His current work, through his books and teaching, is focused on encouraging people of different faiths to come into a place of communion so they can learn from each other and deepen their own faith practice in the process.
Thatamanil’s first book, The Immanent Divine: God, Creation and the Human Predicament: An East-West Conversation (Fortress Press, 2006), was a text for his Hindu-Christian dialogue class, co-taught with engineering professor Sankaran Mahadevan last semester. In past years, he also has co-taught a class on Buddhist-Christian dialogue.

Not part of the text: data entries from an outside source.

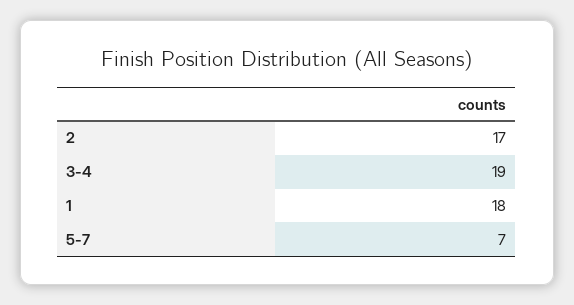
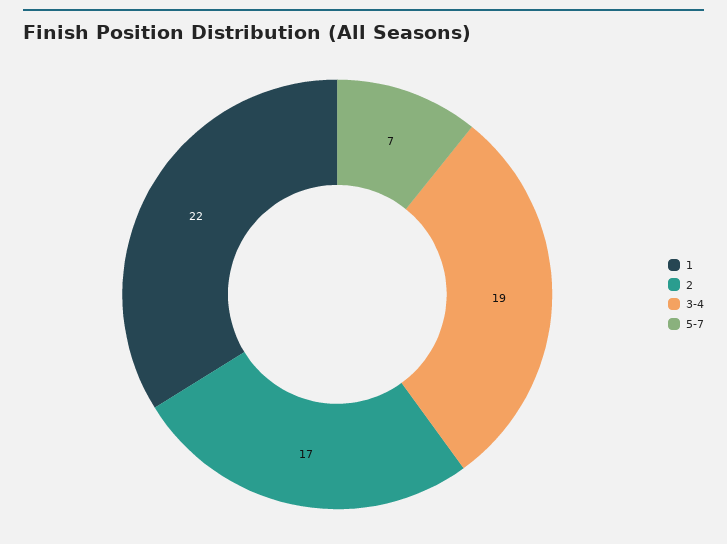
  {
    "2": 17,
    "3-4": 19,
-   "1": 18,
+   "1": 22,
    "5-7": 7
  }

Thatamanil is a regular at St. Augustine’s Episcopal Chapel on campus with his wife, Lyn Fulton-John, who is director of the Office of Honors Scholarships at Vanderbilt, and their daughter, Katie. Thatamanil recently taught a Sunday school series titled “Praying and Believing: How To Get Through the Creed Without Your Fingers Crossed.” He also attends a Buddhist meditation group as often as he can (“It calms me and makes me more centered,” he said), and he frequents Indian celebrations on campus such as Diwali, the annual Hindu Festival of Lights.

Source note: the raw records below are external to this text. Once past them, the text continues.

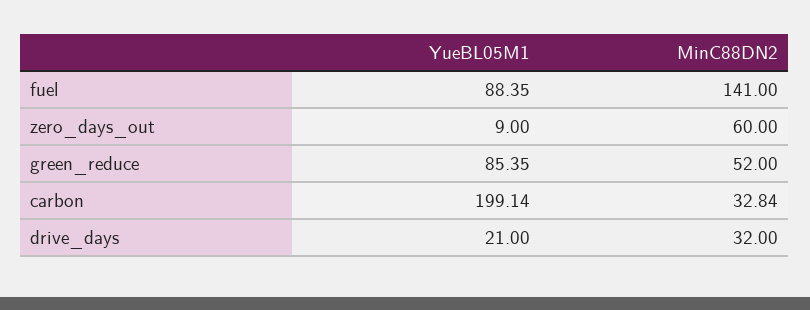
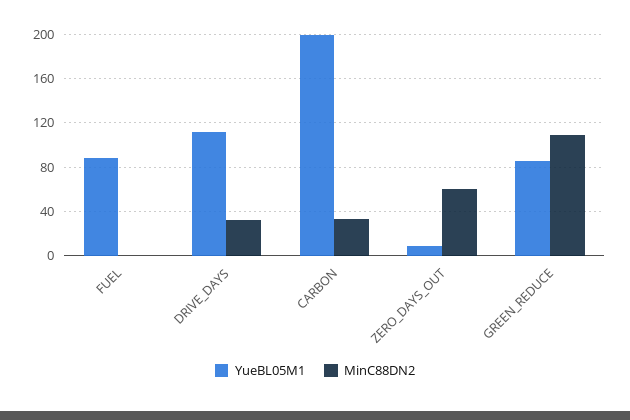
  {
    "YueBL05M1": {
      "fuel": 88.35,
      "zero_days_out": 9,
      "green_reduce": 85.35,
      "carbon": 199.14,
-     "drive_days": 21
+     "drive_days": 110
    },
    "MinC88DN2": {
-     "fuel": 141,
+     "fuel": 0,
      "zero_days_out": 60,
-     "green_reduce": 52,
+     "green_reduce": 110,
      "carbon": 32.84,
      "drive_days": 32
    }
  }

Thatamanil’s belief is that once people of different faiths get past preconceived notions, fears and judgments, they find they share more similarities than they previously imagined.
“All traditions understand that human beings are caught up in a ‘predicament’ or ‘bind,’” he said. “How that bind is understood varies across traditions. Sin is the Christian way of understanding what the problem is. If you ask, ‘What do Christians really mean by sin, and what do Buddhists mean by suffering?’ you can find lots of overlap. Very often, Buddhists, Christians and Hindus have more in common than they might expect.”
Religious Diversity After Religion: Rethinking Theologies of Religious Pluralism is the working title for Thatamanil’s second book, which is slated for publication in late 2010.
“My research and teaching require lots of work with Christians and lots of engagement with other religious traditions,” he said. “The reason we have to do that work, as I tell my students, is because people from other religious traditions are no longer just on the other side of the planet, but often on the other side of the bed. They are our husbands and wives. They are our children and our siblings. Because we are in these intimate relationships, it becomes impossible to say these people are lacking the presence of God. In fact, it is often our neighbors in other traditions who seem to model a life of faith with greater integrity, passion and sincerity than we ourselves do.”
Thatamanil is cognizant that embracing people of divergent faiths isn’t always the easiest thing to do.
“Sometimes we as Christians use a Bible verse to decide who is ‘in’ and who is ‘out’ of heaven. It’s very easy from the comfortable, materialistic life that we lead to say, ‘I believe in Jesus, so I’m set.’ But that doesn’t mean we’re actually following the way to which we are called – the way of discipleship, the way of the Christ. We often replace the crucified Christ with the crusading Christ.”
Thatamanil does not advocate the watering down of one’s beliefs, nor does he believe religions are interchangeable. “I’m not saying all traditions are the same. In fact it’s the differences that makes comparison interesting,” he said.
“But exclusivism need no longer be a part of our life insofar as it damages our capacity to live like the Christ – to live loving, self-sacrificial lives.”